AMR: Global Impact on Human and Animal Health Panelists

Dr. Katie Mrdutt (Mir-due-t) is the Food Armor® Program Manager with the Food Armor® Foundation. Dr. Mrdutt’s responsibilities include educating veterinarians, farmers and industry stakeholders on responsible medication use and antimicrobial stewardship in animal agricul-ture. She earned her Bachelor of Science and Veterinary Medical degrees from the University of Minnesota, graduating in 2011 and is currently pursuing a MBA from the University of Wisconsin Eau Claire. Following graduation from veterinary school she went into private practice with an emphasis on dairy production systems. In July of 2014, she joined the Wisconsin Veterinary Medical Association in her current role. The Food Armor® program transitioned from the WVMA to a standalone non-profit foundation in the fall of 2017, now called the Food Armor® Foundation. She currently resides in Western Wisconsin with her husband, 3 children and their herd of beef cows.

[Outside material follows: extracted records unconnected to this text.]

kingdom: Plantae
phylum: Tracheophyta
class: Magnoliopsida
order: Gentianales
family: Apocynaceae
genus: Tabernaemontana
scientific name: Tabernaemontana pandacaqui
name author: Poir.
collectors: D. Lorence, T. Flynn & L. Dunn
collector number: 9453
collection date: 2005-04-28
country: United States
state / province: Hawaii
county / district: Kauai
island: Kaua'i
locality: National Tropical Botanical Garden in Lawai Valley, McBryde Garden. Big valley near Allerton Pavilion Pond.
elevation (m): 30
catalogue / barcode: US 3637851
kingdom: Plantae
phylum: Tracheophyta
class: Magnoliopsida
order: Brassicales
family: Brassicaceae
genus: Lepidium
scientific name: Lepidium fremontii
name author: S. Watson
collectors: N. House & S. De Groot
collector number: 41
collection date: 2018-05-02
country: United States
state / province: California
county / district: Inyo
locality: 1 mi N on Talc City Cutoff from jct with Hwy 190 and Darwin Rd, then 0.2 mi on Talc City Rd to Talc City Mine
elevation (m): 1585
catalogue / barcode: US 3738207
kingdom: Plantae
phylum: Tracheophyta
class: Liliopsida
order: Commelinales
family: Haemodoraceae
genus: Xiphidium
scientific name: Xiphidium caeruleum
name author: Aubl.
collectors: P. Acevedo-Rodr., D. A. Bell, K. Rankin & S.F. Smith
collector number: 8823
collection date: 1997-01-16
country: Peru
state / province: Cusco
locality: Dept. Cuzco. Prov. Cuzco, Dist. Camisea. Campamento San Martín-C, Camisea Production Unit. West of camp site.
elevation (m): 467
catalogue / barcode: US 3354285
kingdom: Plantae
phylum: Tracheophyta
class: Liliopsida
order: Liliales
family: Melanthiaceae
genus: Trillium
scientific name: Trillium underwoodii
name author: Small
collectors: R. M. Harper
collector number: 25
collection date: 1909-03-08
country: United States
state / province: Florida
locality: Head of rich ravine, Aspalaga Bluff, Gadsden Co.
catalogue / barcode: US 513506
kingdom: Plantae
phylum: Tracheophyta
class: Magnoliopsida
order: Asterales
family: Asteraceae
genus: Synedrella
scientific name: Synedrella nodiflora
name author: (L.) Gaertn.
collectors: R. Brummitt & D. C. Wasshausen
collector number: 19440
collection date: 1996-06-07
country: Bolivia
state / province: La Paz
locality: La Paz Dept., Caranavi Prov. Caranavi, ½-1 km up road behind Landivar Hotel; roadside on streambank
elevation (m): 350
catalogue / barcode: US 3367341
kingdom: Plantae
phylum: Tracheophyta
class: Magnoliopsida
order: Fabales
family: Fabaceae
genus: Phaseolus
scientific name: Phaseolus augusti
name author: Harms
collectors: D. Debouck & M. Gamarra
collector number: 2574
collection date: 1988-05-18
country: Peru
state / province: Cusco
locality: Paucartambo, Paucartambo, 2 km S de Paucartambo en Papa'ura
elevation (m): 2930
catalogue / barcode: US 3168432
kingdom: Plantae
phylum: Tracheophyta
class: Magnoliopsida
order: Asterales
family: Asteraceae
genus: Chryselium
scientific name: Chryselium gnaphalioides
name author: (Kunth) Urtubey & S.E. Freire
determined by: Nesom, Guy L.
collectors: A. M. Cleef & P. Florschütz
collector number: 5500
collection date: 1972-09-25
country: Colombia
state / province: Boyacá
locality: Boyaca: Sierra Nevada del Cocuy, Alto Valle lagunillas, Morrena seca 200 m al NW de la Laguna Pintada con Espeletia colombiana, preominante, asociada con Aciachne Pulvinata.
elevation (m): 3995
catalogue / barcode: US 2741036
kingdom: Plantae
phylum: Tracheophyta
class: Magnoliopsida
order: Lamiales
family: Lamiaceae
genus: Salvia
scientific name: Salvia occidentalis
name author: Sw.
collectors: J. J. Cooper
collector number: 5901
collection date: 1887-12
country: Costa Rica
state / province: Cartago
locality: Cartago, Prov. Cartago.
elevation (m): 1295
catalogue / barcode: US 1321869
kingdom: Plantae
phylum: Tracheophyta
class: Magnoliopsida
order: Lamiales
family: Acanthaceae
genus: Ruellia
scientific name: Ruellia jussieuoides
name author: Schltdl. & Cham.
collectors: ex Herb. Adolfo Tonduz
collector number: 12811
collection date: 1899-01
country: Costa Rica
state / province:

Nasia Safdar has been the Medical Director of Infection Control at UW Hospital and Clinics since 2009. She came to Wisconsin in 1997 for her residency and fellowship. She is board certified in infectious disease and she focuses on healthcare-associated infections, particularly in the acute care setting. Dr. Safdar believes that many health care-associated infections can be prevented with adherence to known best practices. As medical director for the department of infection prevention, her job is to lead the department in its mission of reducing healthcare-associated infections by identifying, testing and implementing interventions that have benefit for reducing health care associated infections (HAI).
She is an associate professor of infectious diseases at the University of Wisconsin School of Medicine and Public Health and the Associate Chief of Staff for Research at the William S. Middleton VA Hospital. Her research includes the evaluation of novel and innovative strategies for prevention of HAI. She is currently leading the fecal bacteriotherapy program at UW Hospital and is the principal investigator of a current ongoing VA-funded trial of probiotics for reducing HAI.

Katrina R. Viviano, DVM, PhD, DACVIM, DACVCP is a Clinical Associate Professor in Department of Medical Sciences at University of Wisconsin-Madison, School of Veterinary Medicine. The clinical challenges presented by antimicrobial resistant infections in companion animals drives her clinical interest in antibiotic stewardship and teaching evidence-based prescribing. After receiving her DVM from the University of Wisconsin-Madison, she completed board-certification as a small animal internist and clinical pharmacologist. Her classical training as a PhD organic chemist serves as her foundation and led to her interest in pursuing a career in academic research, which also impacts the lives of her patients. Other clinical interests include toxicology, immune-mediated diseases, and the role of antioxidants in health and disease.


Michael Moll has served as the primary athletic trainer at UW–Madison for a variety of sports including softball, men’s and women’s tennis, women’s basketball and wrestling. From 2003-12 he was an assistant athletic trainer with the football team. From 2012-2017, Moll has served as the Badgers’ head football athletic trainer.
In his role as Assistant Athletic Director of Sports Medicine, Moll will be responsible for developing, coordinating, and administering the overall sports medicine program for UW. He will serve as the athletics’ health care administrator and oversee UW’s athletic health care administration and delivery. That includes directing the development, coordination and delivery of the professional and administrative services essential to the successful implementation of a comprehensive sports medicine program.
Currently the vice president of the Wisconsin Athletic Trainers’ Association, Moll was awarded the WATA Distinguished Service Award in 2007. He is also currently the Wisconsin state representative to the Great Lakes Athletic Trainers’ Association.